Deutsche   waren bei vielen Völkern unbeliebt, nicht zuletzt bei den Engländern. Schauen wir uns die letztgenannten an Hand eines Beispiels näher an! In einem Artikel (JF 3/2011, S. 16) über Rudyard Kipling heißt es, daß er im eigenen Lande und desen weltumspannenden Kolonialiperium um 1900 so weithin anerkannt wurde, daß er fast als nationales Symbol galt. So dürfte Kiplings Charakterisierung der Deutschen als Tiere während des 1. Weltkriegs mehr sein als eine persönliche Entgleisung, vielmehr das wiedergeben, was viele seiner Landleute gedacht haben: There are „only two divisions in the world to-day–human beings and Germans…“ Dies wird keine Fehlleistung auf Grund der Schrecken des Krieges sein, denn die Kolonialvölker hielt er auch für Wesen, die halb Tier, halb Teufel sind (The White Man’s Burden (1893)“), und man möchte erläuternd hinzufügen: Tiere, so daß sie die englische Kolonialherrschaft benötigen, Teufel, soweit sie sich ihr zu widersetzen wagen.

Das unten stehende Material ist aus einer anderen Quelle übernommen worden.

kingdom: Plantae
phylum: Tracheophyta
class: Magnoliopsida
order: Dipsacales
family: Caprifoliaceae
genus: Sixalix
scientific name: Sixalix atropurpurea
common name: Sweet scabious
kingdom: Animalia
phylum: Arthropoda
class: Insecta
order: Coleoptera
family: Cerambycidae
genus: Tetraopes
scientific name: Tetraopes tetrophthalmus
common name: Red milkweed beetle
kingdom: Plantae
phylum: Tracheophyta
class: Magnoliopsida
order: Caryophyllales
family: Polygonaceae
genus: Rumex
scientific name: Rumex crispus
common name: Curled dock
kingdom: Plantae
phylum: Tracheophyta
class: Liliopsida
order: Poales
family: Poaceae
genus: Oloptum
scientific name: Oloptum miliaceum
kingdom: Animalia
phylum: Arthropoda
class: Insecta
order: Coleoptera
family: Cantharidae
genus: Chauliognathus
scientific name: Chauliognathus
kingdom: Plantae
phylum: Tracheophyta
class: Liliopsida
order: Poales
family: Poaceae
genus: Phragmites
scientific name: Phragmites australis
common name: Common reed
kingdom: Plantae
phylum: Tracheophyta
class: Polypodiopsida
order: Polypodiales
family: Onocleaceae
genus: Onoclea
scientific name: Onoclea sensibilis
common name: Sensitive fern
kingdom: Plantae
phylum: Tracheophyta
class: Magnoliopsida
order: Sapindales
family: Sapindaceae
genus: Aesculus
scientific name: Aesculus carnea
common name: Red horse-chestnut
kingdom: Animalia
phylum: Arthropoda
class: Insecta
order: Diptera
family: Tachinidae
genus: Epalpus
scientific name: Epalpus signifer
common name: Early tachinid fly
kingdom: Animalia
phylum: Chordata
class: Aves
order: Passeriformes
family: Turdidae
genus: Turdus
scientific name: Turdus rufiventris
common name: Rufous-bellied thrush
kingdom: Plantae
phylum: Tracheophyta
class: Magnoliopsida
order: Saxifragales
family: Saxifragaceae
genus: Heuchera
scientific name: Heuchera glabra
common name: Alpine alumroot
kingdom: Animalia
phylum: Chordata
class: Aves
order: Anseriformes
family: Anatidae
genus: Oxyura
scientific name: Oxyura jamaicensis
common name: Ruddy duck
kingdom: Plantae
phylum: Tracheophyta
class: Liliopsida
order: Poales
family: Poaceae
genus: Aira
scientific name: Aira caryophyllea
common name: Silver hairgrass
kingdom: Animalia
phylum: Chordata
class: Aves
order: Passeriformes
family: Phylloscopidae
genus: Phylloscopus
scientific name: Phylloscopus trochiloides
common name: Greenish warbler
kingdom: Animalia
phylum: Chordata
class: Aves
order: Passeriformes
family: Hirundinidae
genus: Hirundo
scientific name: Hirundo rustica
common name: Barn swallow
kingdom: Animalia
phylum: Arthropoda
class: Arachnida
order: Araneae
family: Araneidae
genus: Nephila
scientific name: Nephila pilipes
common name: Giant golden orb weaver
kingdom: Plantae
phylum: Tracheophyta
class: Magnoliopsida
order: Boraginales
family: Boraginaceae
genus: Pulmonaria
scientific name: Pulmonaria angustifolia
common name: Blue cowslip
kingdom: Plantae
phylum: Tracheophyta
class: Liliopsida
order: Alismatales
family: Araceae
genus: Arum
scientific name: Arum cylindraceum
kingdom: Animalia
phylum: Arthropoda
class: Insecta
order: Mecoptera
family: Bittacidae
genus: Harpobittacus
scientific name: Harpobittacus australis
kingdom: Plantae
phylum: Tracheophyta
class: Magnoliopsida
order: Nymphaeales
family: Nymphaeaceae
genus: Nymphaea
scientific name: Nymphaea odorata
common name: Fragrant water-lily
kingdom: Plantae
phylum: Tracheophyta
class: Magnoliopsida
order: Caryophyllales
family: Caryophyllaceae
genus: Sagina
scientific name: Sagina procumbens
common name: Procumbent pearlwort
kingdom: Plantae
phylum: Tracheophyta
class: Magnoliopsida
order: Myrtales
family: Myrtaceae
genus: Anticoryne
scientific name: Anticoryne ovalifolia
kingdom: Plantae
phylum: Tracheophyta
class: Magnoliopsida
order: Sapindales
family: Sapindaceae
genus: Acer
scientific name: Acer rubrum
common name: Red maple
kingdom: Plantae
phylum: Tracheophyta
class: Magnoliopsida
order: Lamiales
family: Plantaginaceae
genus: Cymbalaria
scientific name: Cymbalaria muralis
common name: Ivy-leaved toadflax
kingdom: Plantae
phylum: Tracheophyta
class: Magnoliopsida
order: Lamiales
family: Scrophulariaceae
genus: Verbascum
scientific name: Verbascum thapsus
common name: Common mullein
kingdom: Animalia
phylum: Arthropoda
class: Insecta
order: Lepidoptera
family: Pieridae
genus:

Wo finden wir im Abendland ein Vorbild solchen Denkens, das die Menschen in zwei von Geburt an verschiedene Gruppen einteilt? Der Blick richtet sich auf Calvin, dessen Praedestinationslehre von ewiger Erwählung der einen und ewiger Verwerfung der anderen ohne deren Verdienst bzw. Verschulden ausgeht; es gibt niemals ein hinüber oder herüber. Natürlich hat die reformierte Theologie England neben dem Anglikanismus ebenfalls geprägt. Bei Kipling wird ihr Denken ins Nationalistisch-Rassistische übertragen. – Um anzudeuten, wie verbreitet calvinistische Anthropologie in säkularisierter Form im angelsächsischen Bereich noch immer ist, sei auf ein gegenwärtig populäres Beispiel verwiesen, die Lebenswelt von Harry Potter, in der sich durch die Herkunft kraftbegabte Zauberer von trotteligen “muggles” unterscheiden.

In Kiplings „A Song of the English (1893)“ wird die englische Kolonialherrschaft als gottgewollt dargestellt.Der Engländer, der sich im Glauben und durch Beachtung des Gebots an Gott hält, hat den Auftrag, im eigenen Lande das Böse zu vertilgen und Frieden walten zu lassen: „Clear the land of evil, drive the road and bridge the ford. … By the peace among Our peoples let men know we serve the Lord!“ Diese Ordnung aber soll mit Schiffen über die ganze Welt ausgebreitet werden, so daß im weiteren Verlauf des Gedichts mehrfach vom Empire die Rede ist.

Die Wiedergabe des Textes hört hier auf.